[INPUT DATA Boundary: Start]

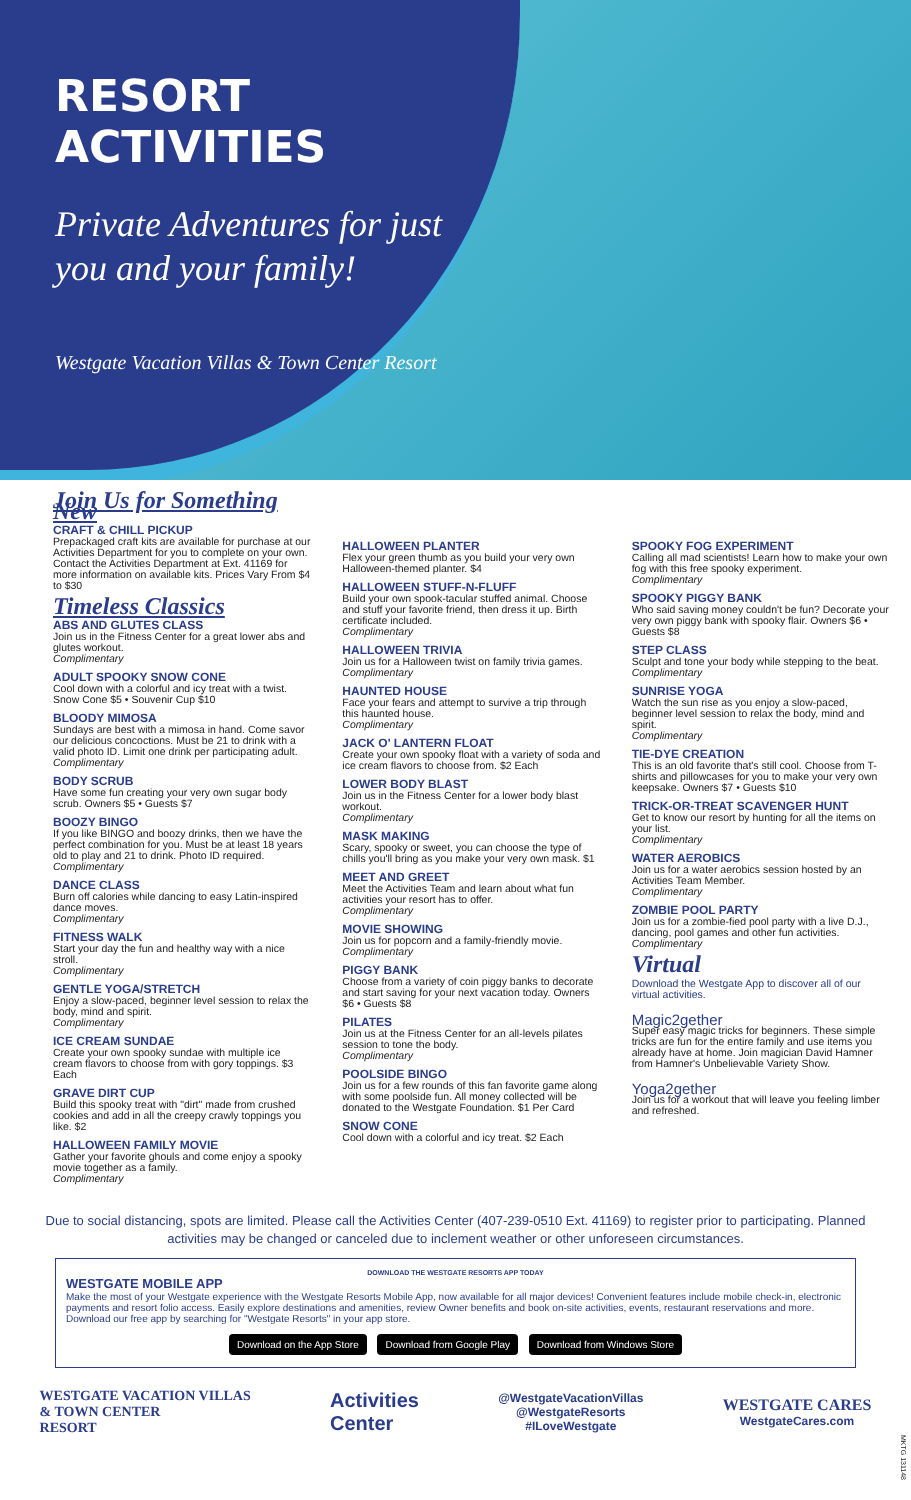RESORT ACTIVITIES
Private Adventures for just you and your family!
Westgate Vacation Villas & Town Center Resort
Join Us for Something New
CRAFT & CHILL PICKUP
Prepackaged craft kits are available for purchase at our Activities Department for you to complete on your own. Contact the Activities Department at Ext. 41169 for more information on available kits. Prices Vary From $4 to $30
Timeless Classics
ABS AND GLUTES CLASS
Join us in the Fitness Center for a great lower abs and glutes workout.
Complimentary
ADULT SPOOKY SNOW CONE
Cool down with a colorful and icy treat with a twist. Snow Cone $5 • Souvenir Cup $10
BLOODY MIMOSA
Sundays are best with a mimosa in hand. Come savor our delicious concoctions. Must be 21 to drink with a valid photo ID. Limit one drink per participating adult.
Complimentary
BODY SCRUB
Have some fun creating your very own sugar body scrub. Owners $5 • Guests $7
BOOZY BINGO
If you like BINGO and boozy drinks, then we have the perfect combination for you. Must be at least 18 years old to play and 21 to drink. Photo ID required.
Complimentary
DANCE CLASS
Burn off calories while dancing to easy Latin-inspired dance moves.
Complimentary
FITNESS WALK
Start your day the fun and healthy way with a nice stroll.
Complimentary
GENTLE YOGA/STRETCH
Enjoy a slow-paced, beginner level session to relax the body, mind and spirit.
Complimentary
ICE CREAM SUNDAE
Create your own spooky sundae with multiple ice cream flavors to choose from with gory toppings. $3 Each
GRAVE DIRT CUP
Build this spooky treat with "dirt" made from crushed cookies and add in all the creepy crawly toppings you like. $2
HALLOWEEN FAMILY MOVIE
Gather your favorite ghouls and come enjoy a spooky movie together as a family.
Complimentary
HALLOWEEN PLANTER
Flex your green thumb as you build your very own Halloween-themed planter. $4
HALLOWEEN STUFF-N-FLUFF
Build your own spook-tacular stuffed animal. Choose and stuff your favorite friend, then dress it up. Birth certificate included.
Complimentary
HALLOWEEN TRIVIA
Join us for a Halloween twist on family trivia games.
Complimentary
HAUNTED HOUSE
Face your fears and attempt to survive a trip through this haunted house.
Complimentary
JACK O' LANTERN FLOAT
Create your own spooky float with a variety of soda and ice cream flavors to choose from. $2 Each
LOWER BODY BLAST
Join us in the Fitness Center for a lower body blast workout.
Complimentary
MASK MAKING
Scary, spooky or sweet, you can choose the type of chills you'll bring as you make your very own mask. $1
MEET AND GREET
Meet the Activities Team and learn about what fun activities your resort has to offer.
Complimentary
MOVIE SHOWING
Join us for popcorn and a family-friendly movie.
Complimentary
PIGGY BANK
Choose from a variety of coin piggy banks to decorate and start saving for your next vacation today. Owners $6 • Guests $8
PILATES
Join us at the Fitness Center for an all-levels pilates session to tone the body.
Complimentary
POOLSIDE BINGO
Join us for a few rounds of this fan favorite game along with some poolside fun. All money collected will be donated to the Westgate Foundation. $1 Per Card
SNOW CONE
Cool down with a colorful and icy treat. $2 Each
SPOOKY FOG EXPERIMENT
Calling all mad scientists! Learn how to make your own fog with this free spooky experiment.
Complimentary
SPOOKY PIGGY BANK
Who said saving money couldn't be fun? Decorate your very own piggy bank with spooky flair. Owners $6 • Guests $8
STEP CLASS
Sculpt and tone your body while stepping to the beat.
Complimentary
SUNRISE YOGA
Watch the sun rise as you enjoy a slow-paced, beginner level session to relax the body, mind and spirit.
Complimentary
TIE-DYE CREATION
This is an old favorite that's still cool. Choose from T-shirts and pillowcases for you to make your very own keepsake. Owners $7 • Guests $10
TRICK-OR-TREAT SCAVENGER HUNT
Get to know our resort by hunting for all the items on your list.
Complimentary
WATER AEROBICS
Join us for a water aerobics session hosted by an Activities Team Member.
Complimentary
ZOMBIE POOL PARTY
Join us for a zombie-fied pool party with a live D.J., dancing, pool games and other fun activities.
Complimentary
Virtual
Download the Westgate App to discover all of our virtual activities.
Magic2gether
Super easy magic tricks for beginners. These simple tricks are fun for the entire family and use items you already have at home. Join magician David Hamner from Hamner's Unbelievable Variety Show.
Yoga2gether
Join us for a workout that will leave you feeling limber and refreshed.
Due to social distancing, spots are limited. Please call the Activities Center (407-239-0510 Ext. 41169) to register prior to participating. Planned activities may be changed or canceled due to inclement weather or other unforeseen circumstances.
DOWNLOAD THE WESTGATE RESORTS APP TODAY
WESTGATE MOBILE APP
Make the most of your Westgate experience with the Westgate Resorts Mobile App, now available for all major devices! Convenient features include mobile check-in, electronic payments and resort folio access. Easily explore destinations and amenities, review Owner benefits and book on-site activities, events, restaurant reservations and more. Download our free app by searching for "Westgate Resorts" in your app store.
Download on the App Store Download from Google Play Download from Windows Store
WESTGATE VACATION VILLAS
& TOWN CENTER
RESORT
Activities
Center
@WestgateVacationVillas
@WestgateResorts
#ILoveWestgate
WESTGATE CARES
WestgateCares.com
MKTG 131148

[INPUT DATA Boundary: End]
[INPUT DATA Boundary: Start]

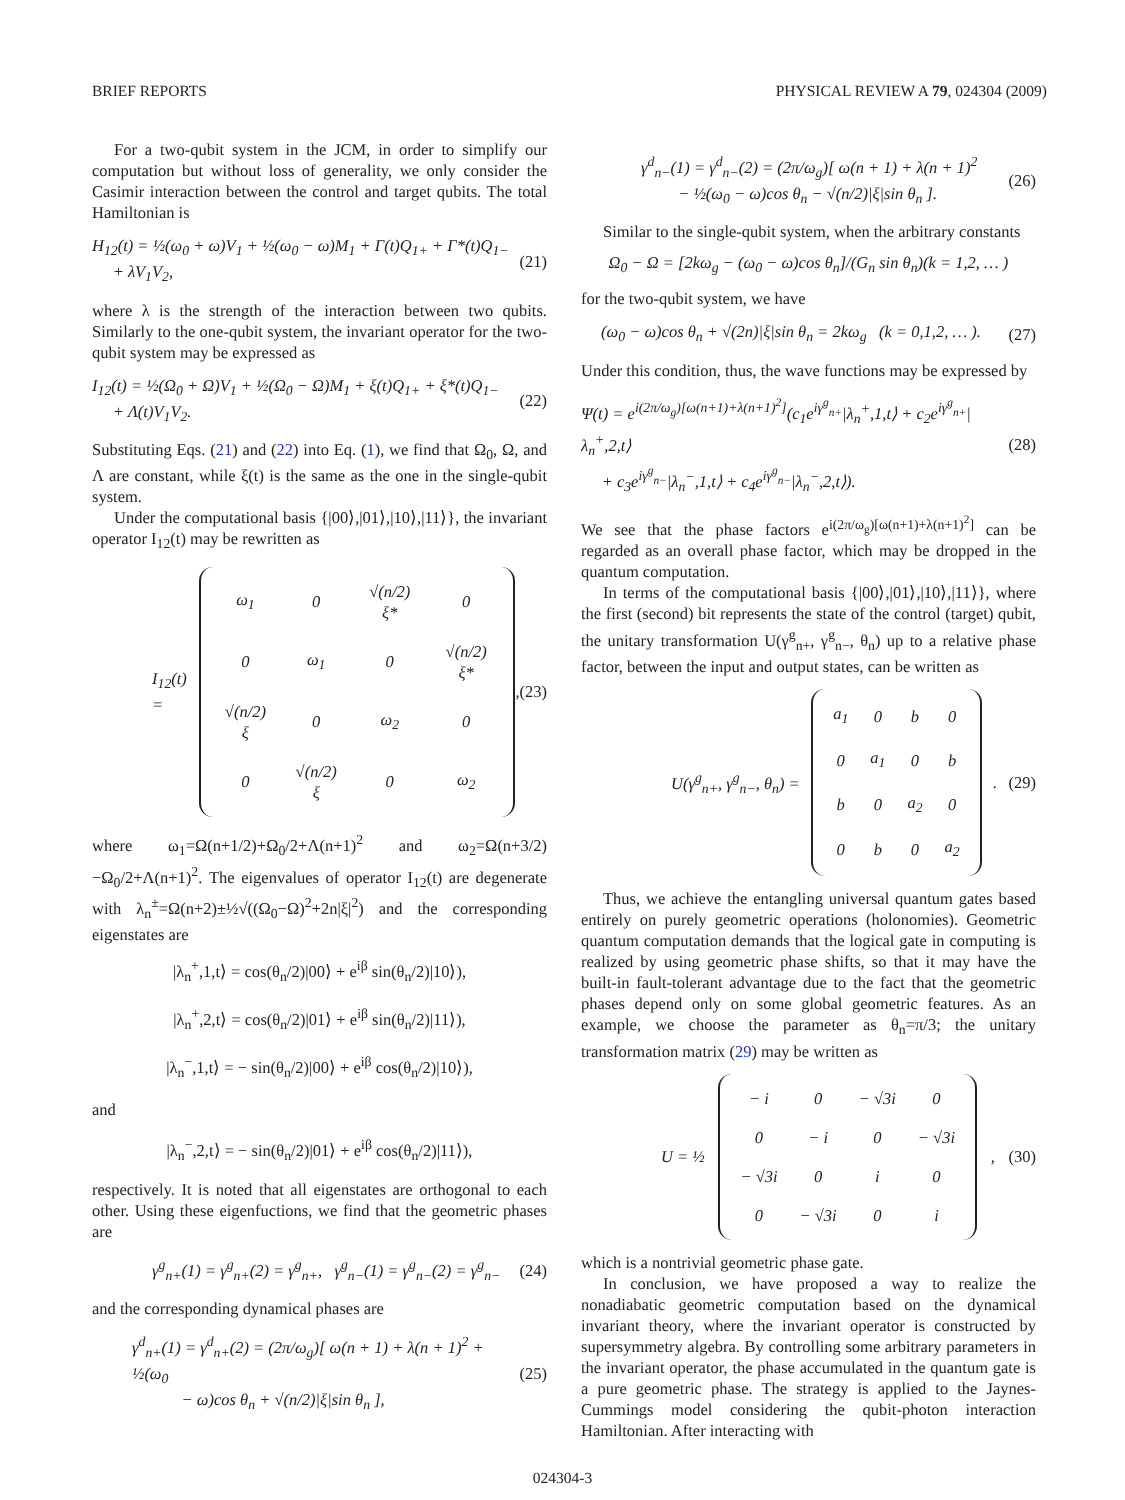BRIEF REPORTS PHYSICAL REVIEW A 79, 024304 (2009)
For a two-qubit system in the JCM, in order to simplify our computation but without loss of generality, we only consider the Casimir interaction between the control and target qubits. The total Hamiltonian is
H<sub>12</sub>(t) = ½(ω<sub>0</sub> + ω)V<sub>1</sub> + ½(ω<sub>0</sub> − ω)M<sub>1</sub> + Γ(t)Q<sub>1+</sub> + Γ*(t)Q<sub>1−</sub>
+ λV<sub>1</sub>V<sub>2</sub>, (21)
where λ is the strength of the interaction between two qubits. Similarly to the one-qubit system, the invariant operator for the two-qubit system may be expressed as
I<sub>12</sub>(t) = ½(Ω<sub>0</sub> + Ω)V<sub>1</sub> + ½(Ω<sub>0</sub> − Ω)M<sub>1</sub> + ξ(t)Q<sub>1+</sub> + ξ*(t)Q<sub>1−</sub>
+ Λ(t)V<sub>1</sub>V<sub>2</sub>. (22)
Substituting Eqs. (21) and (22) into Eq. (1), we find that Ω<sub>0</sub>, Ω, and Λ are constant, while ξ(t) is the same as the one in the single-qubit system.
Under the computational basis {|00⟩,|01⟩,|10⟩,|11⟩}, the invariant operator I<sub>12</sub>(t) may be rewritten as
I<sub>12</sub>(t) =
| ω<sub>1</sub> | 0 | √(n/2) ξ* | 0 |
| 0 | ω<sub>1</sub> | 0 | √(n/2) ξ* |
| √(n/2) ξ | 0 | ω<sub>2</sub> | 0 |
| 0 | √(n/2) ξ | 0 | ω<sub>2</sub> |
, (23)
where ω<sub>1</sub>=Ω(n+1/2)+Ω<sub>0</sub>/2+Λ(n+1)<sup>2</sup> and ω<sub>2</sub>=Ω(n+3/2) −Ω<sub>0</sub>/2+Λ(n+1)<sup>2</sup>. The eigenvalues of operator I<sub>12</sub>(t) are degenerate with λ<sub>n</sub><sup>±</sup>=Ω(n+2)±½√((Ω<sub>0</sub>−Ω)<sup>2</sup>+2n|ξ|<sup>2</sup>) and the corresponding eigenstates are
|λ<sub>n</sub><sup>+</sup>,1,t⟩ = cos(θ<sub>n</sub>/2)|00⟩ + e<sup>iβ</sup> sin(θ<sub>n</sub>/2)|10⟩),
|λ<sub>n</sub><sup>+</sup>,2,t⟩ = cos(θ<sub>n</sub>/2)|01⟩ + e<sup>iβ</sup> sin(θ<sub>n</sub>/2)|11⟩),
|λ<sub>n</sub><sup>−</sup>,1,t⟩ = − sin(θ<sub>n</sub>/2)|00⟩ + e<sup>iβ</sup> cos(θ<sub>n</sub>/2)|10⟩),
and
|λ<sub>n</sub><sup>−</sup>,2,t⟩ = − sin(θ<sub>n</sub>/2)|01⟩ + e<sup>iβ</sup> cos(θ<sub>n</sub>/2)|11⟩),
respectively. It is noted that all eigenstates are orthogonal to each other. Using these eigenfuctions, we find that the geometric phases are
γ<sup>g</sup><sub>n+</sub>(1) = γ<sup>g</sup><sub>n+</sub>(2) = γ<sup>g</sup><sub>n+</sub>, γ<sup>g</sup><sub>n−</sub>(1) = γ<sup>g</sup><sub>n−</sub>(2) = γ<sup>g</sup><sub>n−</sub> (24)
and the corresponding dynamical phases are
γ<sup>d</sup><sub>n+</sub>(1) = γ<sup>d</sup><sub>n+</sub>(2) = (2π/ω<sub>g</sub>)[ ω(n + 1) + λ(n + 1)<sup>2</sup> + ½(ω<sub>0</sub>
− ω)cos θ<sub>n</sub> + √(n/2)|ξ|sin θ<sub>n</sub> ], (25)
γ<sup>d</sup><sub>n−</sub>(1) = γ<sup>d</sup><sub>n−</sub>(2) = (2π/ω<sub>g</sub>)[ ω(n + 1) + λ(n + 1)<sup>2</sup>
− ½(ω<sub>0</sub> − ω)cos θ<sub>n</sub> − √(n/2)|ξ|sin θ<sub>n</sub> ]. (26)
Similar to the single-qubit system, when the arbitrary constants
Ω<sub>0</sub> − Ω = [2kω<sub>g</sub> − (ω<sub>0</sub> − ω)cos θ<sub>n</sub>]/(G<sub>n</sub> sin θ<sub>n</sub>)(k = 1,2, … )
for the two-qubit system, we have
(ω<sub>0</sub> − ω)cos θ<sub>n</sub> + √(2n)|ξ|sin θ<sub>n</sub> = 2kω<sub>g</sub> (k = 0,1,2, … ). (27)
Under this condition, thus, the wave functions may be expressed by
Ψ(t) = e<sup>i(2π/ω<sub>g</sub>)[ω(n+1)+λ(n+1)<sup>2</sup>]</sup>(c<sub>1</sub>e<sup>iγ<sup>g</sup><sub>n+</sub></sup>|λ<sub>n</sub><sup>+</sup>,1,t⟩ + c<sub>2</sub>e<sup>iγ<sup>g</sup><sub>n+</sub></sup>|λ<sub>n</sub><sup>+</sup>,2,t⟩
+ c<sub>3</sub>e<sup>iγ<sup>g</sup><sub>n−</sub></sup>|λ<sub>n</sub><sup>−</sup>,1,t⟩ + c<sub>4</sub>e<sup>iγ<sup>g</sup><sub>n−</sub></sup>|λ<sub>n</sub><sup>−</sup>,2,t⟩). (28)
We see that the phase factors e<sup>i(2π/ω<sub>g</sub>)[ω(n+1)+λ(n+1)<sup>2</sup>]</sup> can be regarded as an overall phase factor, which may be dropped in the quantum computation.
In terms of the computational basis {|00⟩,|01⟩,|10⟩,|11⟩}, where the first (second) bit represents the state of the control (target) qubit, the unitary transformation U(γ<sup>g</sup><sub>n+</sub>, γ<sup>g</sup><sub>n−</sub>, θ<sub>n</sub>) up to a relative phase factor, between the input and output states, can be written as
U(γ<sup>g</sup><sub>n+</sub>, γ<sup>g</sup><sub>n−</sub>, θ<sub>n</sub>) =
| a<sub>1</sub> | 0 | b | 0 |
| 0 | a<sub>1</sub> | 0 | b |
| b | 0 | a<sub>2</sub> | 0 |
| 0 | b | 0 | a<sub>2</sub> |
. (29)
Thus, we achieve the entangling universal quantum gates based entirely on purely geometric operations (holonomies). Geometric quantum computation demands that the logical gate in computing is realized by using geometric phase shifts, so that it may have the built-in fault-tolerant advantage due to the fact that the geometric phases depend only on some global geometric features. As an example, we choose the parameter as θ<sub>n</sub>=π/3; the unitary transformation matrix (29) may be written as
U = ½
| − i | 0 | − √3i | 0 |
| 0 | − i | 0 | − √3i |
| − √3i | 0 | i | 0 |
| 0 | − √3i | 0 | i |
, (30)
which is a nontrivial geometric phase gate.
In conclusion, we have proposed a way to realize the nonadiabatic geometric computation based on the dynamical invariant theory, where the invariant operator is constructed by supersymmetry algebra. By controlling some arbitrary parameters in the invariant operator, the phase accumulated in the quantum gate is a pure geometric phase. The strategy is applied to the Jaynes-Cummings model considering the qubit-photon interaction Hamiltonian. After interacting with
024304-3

[INPUT DATA Boundary: End]

** BRIEF **
One number should be returned: how many lines in the records contain the word "like".

** OUTPUT FOR THIS TASK **
2